Task prompt: Your task is to output all the records below, word for word.

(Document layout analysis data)
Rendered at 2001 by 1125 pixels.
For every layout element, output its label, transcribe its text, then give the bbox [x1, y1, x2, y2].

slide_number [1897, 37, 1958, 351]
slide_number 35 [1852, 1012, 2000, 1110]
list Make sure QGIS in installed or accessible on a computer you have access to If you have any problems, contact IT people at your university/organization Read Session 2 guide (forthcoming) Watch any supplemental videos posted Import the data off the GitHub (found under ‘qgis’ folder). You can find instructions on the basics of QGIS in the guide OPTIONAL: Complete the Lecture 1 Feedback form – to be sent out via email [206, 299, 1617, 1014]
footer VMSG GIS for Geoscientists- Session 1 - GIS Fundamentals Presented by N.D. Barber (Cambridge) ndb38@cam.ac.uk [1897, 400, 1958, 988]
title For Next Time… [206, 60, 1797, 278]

Response:
Rendered at 2001 by 1125 pixels.
For every layout element, output its label, transcribe its text, then give the bbox [x1, y1, x2, y2].

slide_number [1897, 37, 1958, 351]
slide_number 35 [1852, 1012, 2000, 1110]
list Make sure QGIS in installed or accessible on a computer you have access to If you have any problems, contact IT people at your university/organization Read Session 2 guide (forthcoming) Watch any supplemental videos posted Import the data off the GitHub (found under ‘qgis’ folder). You can find instructions on the basics of QGIS in the guide OPTIONAL: Complete the Lecture 1 Feedback form – to be sent out via email [206, 299, 1617, 1014]
footer VMSG GIS for Geoscientists- Session 1 - GIS Fundamentals Presented by N.D. Barber (Cambridge) ndb38@cam.ac.uk [1897, 400, 1958, 988]
title For Next Time… [206, 60, 1797, 278]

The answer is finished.